» The task
Could you give back every record below exactly, leaving out the pictures?

◆ ◆ ◆ ◆ ◆

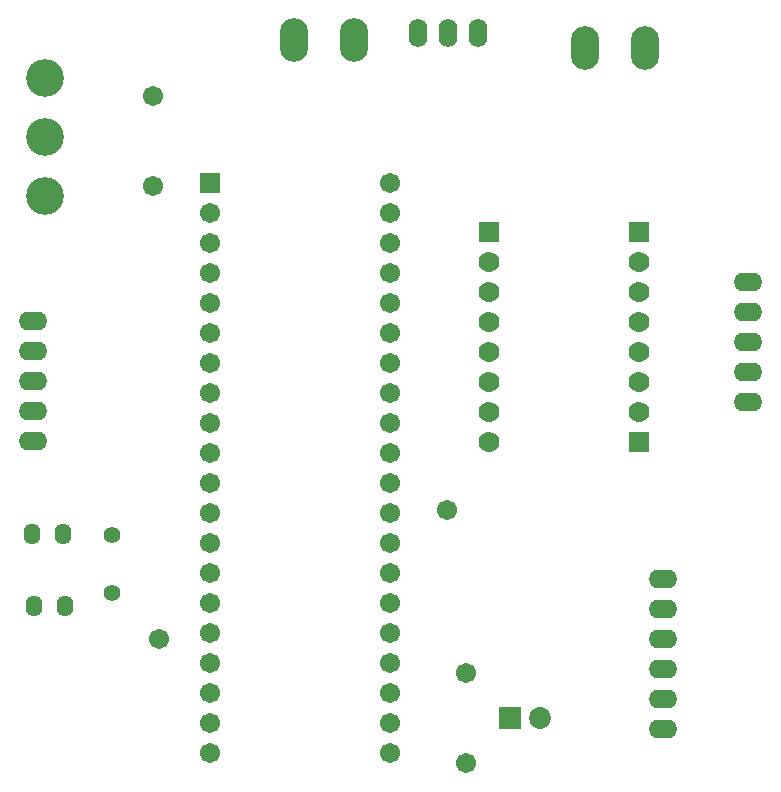
<source format=gbr>
%FSTAX23Y23*%
%MOIN*%
%SFA1B1*%

%IPPOS*%
%ADD26C,0.126110*%
%ADD27O,0.094614X0.145795*%
%ADD28O,0.062992X0.094488*%
%ADD29C,0.067055*%
%ADD30C,0.073000*%
%ADD31R,0.073000X0.073000*%
%ADD32O,0.094488X0.062992*%
%ADD33O,0.055244X0.070992*%
%ADD34C,0.055244*%
%ADD35R,0.067055X0.067055*%
%ADD36R,0.069417X0.069417*%
%ADD37C,0.069417*%
%ADD38C,0.067055*%
%LNpcb1_soldermask_bot-1*%
%LPD*%
G54D26*
X024Y03548D03*
Y03351D03*
Y03155D03*
G54D27*
X044Y0365D03*
X042D03*
X0343Y03675D03*
X0323D03*
G54D28*
X03845Y037D03*
X03745D03*
X03645D03*
G54D29*
X03805Y01565D03*
Y01265D03*
X0276Y0349D03*
Y0319D03*
X0355Y013D03*
Y014D03*
Y015D03*
Y016D03*
Y017D03*
Y018D03*
Y019D03*
Y02D03*
Y021D03*
Y022D03*
Y023D03*
Y024D03*
Y025D03*
Y026D03*
Y027D03*
Y028D03*
Y029D03*
Y03D03*
Y031D03*
Y032D03*
X0295Y013D03*
Y014D03*
Y015D03*
Y016D03*
Y017D03*
Y018D03*
Y019D03*
Y02D03*
Y021D03*
Y022D03*
Y023D03*
Y024D03*
Y025D03*
Y026D03*
Y027D03*
Y028D03*
Y029D03*
Y03D03*
Y031D03*
G54D30*
X0405Y01415D03*
G54D31*
X0395Y01415D03*
G54D32*
X0236Y0234D03*
Y0244D03*
Y0254D03*
Y0264D03*
Y0274D03*
X04745Y0247D03*
Y0257D03*
Y0267D03*
Y0277D03*
Y0287D03*
X0446Y0188D03*
Y0178D03*
Y0168D03*
Y0158D03*
Y0148D03*
Y0138D03*
G54D33*
X02461Y0203D03*
X02358D03*
X02466Y0179D03*
X02363D03*
G54D34*
X02625Y02026D03*
Y01833D03*
G54D35*
X0295Y032D03*
G54D36*
X0438Y02335D03*
Y03035D03*
X0388D03*
G54D37*
X0438Y02435D03*
Y02535D03*
Y02635D03*
Y02735D03*
Y02835D03*
Y02935D03*
X0388D03*
Y02835D03*
Y02735D03*
Y02635D03*
Y02535D03*
Y02435D03*
Y02335D03*
G54D38*
X0278Y0168D03*
X0374Y0211D03*
M02*
</source>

◆ ◆ ◆ ◆ ◆

» Response to the exercise
<source format=gbr>
%FSTAX23Y23*%
%MOIN*%
%SFA1B1*%

%IPPOS*%
%ADD26C,0.126110*%
%ADD27O,0.094614X0.145795*%
%ADD28O,0.062992X0.094488*%
%ADD29C,0.067055*%
%ADD30C,0.073000*%
%ADD31R,0.073000X0.073000*%
%ADD32O,0.094488X0.062992*%
%ADD33O,0.055244X0.070992*%
%ADD34C,0.055244*%
%ADD35R,0.067055X0.067055*%
%ADD36R,0.069417X0.069417*%
%ADD37C,0.069417*%
%ADD38C,0.067055*%
%LNpcb1_soldermask_bot-1*%
%LPD*%
G54D26*
X024Y03548D03*
Y03351D03*
Y03155D03*
G54D27*
X044Y0365D03*
X042D03*
X0343Y03675D03*
X0323D03*
G54D28*
X03845Y037D03*
X03745D03*
X03645D03*
G54D29*
X03805Y01565D03*
Y01265D03*
X0276Y0349D03*
Y0319D03*
X0355Y013D03*
Y014D03*
Y015D03*
Y016D03*
Y017D03*
Y018D03*
Y019D03*
Y02D03*
Y021D03*
Y022D03*
Y023D03*
Y024D03*
Y025D03*
Y026D03*
Y027D03*
Y028D03*
Y029D03*
Y03D03*
Y031D03*
Y032D03*
X0295Y013D03*
Y014D03*
Y015D03*
Y016D03*
Y017D03*
Y018D03*
Y019D03*
Y02D03*
Y021D03*
Y022D03*
Y023D03*
Y024D03*
Y025D03*
Y026D03*
Y027D03*
Y028D03*
Y029D03*
Y03D03*
Y031D03*
G54D30*
X0405Y01415D03*
G54D31*
X0395Y01415D03*
G54D32*
X0236Y0234D03*
Y0244D03*
Y0254D03*
Y0264D03*
Y0274D03*
X04745Y0247D03*
Y0257D03*
Y0267D03*
Y0277D03*
Y0287D03*
X0446Y0188D03*
Y0178D03*
Y0168D03*
Y0158D03*
Y0148D03*
Y0138D03*
G54D33*
X02461Y0203D03*
X02358D03*
X02466Y0179D03*
X02363D03*
G54D34*
X02625Y02026D03*
Y01833D03*
G54D35*
X0295Y032D03*
G54D36*
X0438Y02335D03*
Y03035D03*
X0388D03*
G54D37*
X0438Y02435D03*
Y02535D03*
Y02635D03*
Y02735D03*
Y02835D03*
Y02935D03*
X0388D03*
Y02835D03*
Y02735D03*
Y02635D03*
Y02535D03*
Y02435D03*
Y02335D03*
G54D38*
X0278Y0168D03*
X0374Y0211D03*
M02*
</source>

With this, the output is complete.